------ Source data ------

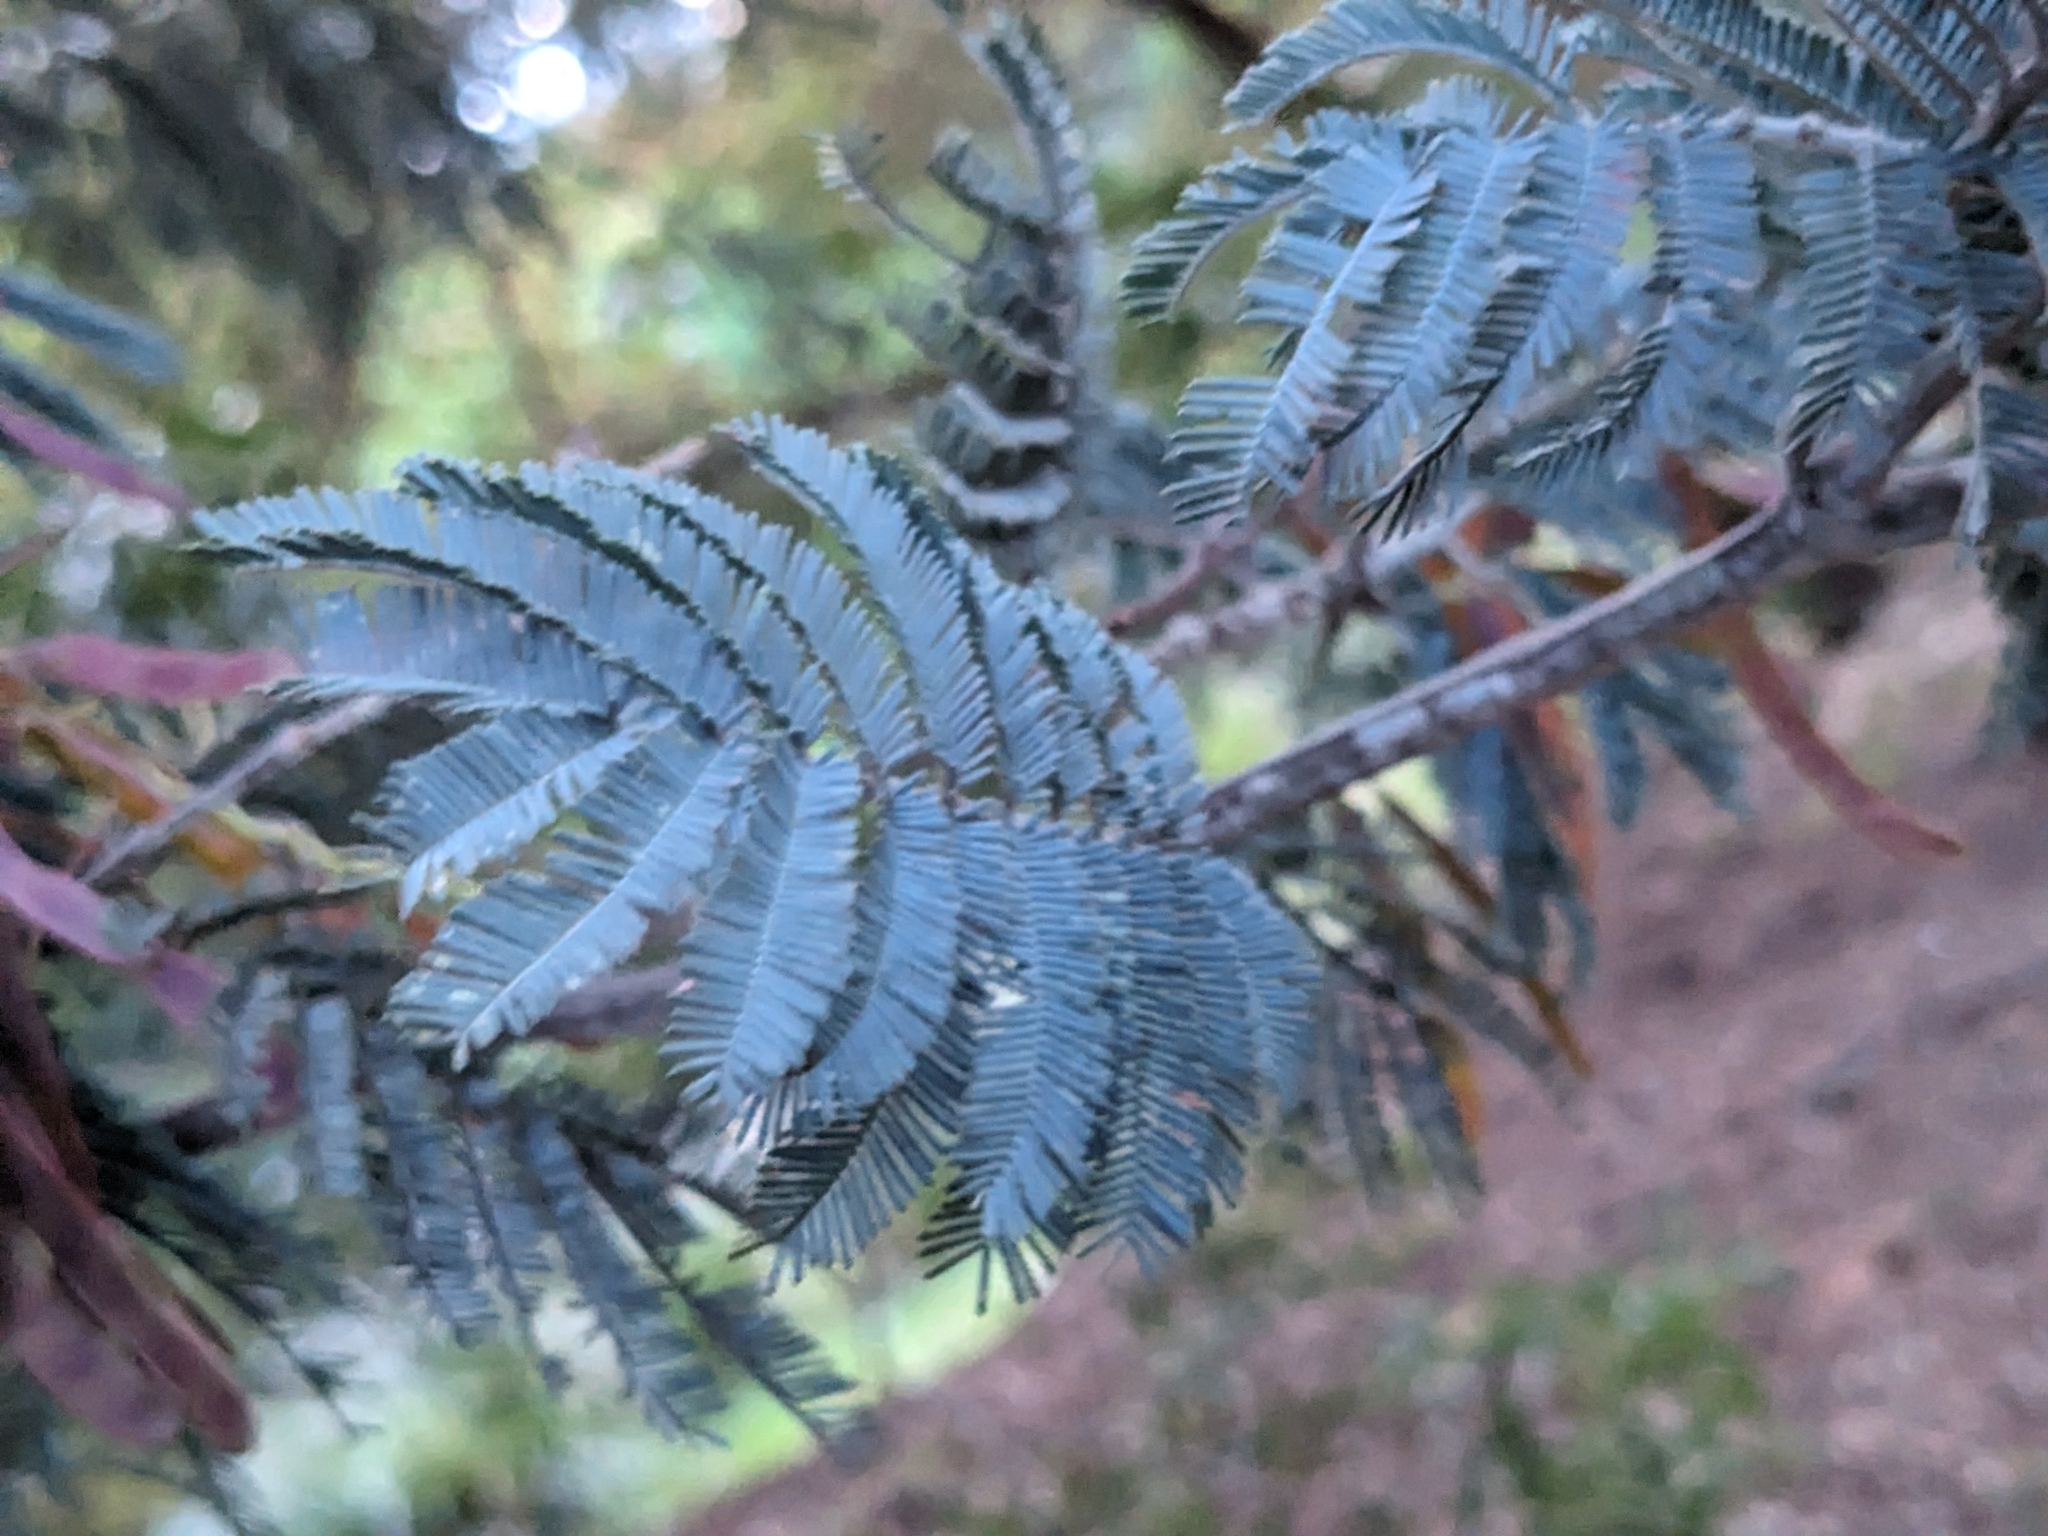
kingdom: Plantae
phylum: Tracheophyta
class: Magnoliopsida
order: Fabales
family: Fabaceae
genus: Acacia
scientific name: Acacia dealbata
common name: Silver wattle
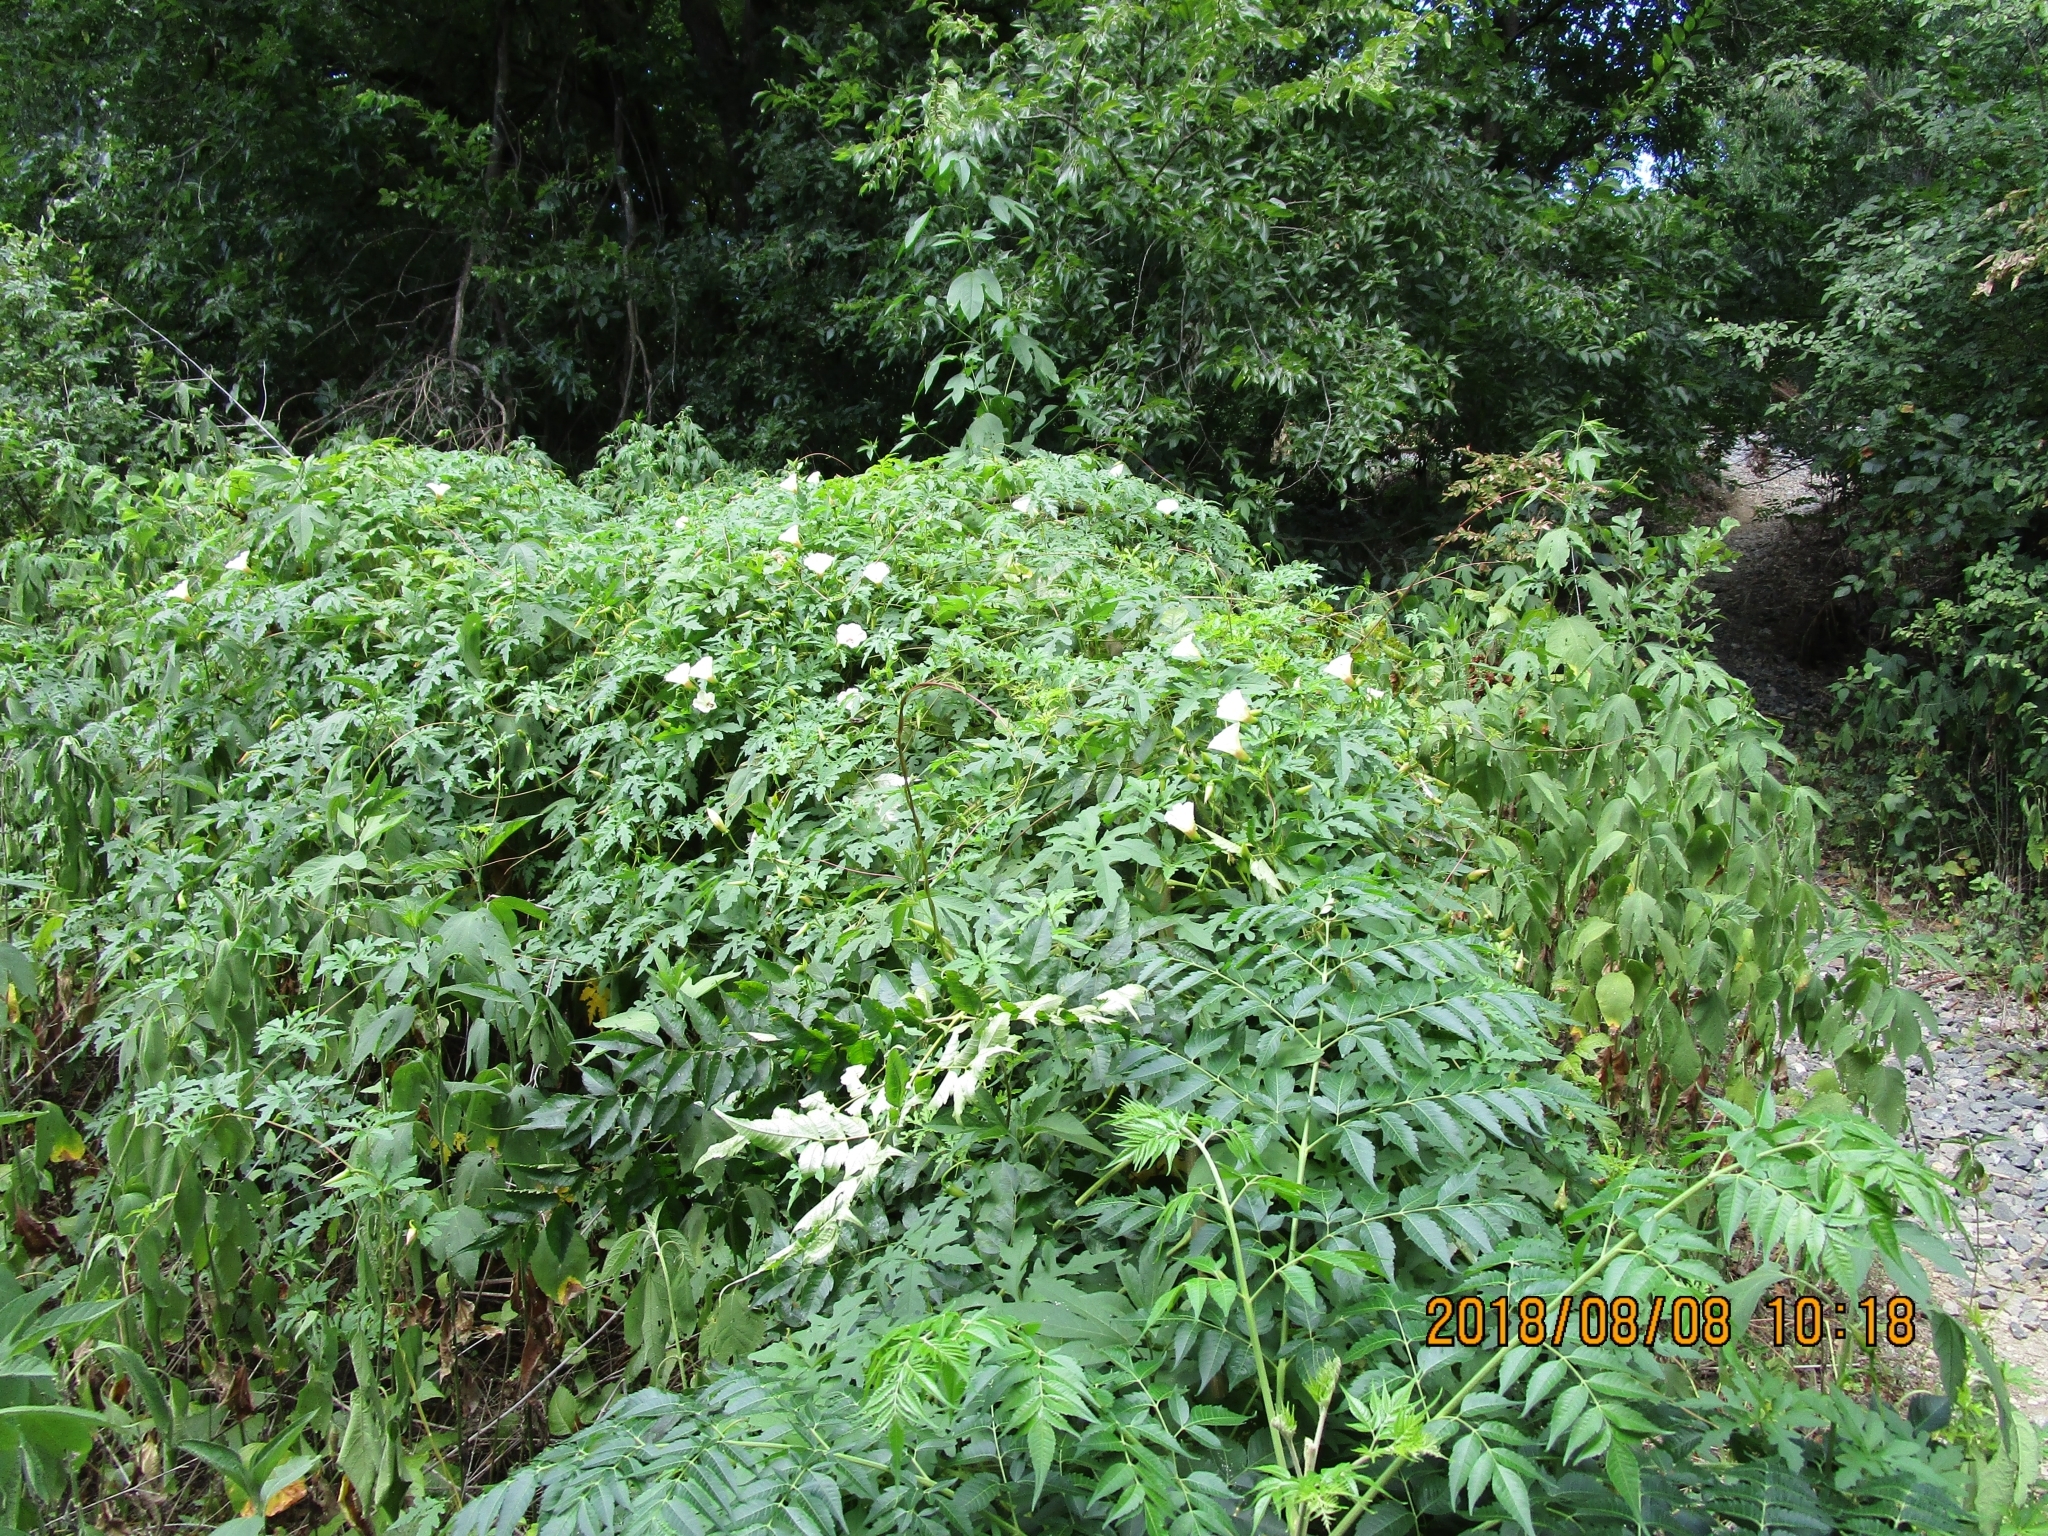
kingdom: Plantae
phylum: Tracheophyta
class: Magnoliopsida
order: Solanales
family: Convolvulaceae
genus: Distimake
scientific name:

------

◆ Description of the task: Give every line of the listing above as a Markdown table with the columns Row and Text, numbering the rows and skipping blank lines. Leave the picture lines out.

◆ Expected answer:
| Row | Text |
|---|---|
| 1 | kingdom: Plantae |
| 2 | phylum: Tracheophyta |
| 3 | class: Magnoliopsida |
| 4 | order: Fabales |
| 5 | family: Fabaceae |
| 6 | genus: Acacia |
| 7 | scientific name: Acacia dealbata |
| 8 | common name: Silver wattle |
| 9 | kingdom: Plantae |
| 10 | phylum: Tracheophyta |
| 11 | class: Magnoliopsida |
| 12 | order: Solanales |
| 13 | family: Convolvulaceae |
| 14 | genus: Distimake |
| 15 | scientific name: |